■ Input material:
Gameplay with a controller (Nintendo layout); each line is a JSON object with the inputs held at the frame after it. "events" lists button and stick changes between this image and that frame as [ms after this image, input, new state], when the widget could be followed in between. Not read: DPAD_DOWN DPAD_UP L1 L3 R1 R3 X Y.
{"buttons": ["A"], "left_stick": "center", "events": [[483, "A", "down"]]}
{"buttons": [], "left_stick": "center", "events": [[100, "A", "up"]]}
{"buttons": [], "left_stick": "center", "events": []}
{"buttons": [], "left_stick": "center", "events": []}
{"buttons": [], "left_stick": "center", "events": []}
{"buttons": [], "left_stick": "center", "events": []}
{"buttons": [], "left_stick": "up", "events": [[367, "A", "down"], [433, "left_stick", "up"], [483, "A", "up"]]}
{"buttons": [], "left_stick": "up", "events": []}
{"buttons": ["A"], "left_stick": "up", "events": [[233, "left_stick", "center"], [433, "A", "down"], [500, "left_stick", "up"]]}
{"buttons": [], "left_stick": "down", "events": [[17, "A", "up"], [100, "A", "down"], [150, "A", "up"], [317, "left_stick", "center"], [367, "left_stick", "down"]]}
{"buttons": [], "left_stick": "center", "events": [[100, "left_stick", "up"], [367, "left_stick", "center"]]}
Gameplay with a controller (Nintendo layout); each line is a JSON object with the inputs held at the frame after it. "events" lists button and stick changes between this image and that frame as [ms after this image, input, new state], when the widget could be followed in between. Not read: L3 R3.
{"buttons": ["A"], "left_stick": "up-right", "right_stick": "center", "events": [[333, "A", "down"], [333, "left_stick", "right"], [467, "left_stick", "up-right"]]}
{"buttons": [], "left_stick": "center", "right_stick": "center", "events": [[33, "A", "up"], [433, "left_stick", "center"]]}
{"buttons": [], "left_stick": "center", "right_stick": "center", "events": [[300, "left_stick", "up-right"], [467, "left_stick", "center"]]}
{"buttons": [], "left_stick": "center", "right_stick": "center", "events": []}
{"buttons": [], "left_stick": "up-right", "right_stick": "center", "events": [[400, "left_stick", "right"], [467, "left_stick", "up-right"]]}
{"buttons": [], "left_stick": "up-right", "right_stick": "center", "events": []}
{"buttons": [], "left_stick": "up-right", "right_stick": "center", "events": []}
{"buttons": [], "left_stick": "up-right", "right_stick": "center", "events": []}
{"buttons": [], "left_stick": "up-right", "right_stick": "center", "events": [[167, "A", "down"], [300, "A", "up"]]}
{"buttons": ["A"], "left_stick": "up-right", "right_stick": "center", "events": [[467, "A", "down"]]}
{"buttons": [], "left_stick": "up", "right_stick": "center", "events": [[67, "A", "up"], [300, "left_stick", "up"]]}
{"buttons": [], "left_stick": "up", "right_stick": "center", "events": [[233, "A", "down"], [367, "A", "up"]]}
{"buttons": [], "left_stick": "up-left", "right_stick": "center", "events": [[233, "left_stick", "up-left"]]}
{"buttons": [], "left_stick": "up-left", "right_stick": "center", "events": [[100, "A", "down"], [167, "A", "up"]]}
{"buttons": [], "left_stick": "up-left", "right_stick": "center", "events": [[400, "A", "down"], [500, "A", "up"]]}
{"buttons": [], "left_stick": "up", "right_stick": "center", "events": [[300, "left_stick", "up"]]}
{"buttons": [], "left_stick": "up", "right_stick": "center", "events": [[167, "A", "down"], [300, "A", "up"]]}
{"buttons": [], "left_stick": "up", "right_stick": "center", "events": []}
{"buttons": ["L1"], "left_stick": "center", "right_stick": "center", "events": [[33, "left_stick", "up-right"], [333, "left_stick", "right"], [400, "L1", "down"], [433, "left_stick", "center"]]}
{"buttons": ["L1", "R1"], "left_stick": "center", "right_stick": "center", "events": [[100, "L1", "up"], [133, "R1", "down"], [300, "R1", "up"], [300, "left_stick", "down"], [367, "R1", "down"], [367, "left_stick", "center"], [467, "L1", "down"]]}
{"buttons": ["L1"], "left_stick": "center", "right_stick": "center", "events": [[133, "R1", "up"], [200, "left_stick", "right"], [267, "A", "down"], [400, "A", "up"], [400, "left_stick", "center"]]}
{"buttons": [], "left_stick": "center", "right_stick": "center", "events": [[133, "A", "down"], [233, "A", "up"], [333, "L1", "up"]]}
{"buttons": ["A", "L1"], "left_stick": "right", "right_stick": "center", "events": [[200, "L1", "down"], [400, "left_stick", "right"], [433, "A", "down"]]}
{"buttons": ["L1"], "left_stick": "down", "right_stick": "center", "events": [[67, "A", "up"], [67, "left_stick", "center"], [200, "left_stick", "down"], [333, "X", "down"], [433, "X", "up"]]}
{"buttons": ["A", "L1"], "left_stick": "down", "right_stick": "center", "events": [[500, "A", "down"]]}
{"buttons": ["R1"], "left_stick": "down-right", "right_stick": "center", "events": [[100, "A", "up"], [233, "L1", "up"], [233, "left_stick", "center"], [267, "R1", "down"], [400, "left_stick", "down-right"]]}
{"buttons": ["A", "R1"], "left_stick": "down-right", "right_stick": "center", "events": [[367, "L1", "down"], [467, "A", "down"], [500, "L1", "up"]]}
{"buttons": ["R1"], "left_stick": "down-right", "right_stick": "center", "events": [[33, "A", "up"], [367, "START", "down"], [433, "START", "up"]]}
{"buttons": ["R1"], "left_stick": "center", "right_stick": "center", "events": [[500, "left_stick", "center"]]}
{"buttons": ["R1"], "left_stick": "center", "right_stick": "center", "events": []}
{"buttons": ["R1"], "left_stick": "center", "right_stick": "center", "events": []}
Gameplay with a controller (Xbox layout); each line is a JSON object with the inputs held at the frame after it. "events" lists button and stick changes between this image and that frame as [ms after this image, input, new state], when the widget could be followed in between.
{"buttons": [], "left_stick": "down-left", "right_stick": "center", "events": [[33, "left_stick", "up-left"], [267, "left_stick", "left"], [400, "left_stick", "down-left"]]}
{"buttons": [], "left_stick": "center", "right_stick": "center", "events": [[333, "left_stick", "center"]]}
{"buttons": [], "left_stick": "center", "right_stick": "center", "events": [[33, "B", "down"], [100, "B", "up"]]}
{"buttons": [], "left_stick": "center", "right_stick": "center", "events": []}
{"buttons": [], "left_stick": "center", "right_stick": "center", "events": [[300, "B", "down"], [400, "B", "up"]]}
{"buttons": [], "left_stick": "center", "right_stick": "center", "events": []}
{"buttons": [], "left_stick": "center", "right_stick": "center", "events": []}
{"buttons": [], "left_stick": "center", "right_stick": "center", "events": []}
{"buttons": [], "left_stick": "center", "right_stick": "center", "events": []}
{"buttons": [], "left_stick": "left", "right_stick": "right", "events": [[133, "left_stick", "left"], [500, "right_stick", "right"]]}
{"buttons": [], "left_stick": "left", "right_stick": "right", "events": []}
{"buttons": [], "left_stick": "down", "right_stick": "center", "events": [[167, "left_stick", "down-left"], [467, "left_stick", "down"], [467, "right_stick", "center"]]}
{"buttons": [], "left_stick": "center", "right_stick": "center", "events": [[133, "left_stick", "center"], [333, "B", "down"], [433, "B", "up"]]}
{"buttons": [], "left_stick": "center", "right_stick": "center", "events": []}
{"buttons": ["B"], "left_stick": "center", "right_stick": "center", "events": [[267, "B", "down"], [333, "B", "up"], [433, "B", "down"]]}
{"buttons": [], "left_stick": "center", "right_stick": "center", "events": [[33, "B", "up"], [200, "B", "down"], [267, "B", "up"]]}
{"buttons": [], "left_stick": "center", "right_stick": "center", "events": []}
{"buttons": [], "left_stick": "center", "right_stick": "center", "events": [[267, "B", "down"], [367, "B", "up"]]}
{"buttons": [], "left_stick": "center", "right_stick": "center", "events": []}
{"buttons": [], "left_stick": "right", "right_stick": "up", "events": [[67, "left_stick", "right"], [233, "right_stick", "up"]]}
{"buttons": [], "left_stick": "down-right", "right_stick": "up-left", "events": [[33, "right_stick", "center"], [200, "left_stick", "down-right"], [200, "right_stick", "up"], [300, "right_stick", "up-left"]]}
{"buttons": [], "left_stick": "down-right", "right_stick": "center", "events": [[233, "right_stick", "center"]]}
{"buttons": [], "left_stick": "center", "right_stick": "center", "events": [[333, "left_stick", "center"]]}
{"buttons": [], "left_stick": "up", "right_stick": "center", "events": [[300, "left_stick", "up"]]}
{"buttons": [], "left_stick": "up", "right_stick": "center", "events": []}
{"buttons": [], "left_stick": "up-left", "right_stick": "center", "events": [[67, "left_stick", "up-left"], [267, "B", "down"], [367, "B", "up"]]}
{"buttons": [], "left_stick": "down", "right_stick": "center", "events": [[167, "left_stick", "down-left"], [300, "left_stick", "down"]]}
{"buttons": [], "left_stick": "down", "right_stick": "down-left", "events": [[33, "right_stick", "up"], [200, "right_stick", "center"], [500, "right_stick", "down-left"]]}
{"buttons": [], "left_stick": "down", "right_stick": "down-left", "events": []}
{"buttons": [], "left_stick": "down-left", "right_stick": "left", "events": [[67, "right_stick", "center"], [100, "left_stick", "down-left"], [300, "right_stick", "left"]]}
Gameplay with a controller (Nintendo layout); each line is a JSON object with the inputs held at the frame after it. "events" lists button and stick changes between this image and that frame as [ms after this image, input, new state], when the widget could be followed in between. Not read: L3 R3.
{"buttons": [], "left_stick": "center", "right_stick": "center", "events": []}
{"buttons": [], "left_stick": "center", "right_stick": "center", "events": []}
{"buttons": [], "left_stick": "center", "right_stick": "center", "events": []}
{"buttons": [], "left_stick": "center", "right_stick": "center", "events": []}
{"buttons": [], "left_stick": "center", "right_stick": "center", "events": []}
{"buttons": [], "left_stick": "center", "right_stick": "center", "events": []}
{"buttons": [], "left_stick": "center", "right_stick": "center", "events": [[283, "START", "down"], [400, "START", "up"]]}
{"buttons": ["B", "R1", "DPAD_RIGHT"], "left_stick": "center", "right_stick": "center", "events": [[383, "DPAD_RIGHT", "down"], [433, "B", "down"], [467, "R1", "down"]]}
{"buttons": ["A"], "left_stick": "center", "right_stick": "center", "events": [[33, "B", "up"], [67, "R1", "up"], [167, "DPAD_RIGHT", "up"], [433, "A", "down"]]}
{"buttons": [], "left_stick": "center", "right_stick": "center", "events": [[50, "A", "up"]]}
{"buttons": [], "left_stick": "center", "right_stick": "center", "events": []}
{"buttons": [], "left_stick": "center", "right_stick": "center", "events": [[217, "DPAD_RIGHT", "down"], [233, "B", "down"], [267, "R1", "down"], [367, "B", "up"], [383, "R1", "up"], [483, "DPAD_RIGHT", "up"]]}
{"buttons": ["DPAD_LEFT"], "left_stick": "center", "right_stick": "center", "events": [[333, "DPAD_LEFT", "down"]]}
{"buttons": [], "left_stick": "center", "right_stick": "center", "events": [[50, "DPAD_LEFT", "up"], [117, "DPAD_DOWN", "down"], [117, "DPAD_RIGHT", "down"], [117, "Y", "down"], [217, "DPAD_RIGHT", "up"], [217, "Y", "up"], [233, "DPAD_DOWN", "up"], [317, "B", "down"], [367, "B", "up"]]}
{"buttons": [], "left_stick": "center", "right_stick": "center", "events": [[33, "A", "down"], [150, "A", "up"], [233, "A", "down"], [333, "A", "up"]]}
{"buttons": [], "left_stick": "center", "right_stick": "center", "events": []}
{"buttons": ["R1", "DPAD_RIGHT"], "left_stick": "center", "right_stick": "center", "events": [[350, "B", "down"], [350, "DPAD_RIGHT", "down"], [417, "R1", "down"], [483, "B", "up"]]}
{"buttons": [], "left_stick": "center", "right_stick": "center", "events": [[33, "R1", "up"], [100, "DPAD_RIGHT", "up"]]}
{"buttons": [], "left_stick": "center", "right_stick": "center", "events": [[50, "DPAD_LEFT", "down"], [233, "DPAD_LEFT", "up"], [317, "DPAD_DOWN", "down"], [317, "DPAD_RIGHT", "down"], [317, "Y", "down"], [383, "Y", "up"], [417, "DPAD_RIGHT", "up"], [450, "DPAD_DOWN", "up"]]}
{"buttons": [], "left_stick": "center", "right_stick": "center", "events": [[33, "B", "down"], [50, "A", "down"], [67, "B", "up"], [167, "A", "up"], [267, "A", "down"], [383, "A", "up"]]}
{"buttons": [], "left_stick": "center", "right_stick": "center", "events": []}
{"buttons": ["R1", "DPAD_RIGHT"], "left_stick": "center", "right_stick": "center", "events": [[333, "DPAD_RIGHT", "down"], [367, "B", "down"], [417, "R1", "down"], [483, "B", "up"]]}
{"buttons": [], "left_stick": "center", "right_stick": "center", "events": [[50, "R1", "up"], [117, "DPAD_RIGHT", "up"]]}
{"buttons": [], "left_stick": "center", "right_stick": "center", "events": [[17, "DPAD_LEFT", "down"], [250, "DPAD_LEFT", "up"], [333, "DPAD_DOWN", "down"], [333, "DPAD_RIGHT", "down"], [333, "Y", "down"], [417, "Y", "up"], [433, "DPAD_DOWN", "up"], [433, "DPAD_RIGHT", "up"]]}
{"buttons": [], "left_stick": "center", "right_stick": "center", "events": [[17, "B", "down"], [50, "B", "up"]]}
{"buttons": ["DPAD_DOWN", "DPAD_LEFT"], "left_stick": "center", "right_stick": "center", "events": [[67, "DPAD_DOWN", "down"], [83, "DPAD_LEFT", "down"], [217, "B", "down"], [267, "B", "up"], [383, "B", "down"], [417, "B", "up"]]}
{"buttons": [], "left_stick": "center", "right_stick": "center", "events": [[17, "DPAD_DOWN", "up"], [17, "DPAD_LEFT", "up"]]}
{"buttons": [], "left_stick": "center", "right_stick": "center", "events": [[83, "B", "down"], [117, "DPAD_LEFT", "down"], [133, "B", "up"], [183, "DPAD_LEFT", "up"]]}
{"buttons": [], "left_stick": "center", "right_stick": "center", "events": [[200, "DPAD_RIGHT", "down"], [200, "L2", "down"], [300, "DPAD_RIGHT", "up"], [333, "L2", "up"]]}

■ Assigned task: The answer must be every line of the records above that holds the word "START".

■ Result of the exercise:
{"buttons": ["R1"], "left_stick": "down-right", "right_stick": "center", "events": [[33, "A", "up"], [367, "START", "down"], [433, "START", "up"]]}
{"buttons": [], "left_stick": "center", "right_stick": "center", "events": [[283, "START", "down"], [400, "START", "up"]]}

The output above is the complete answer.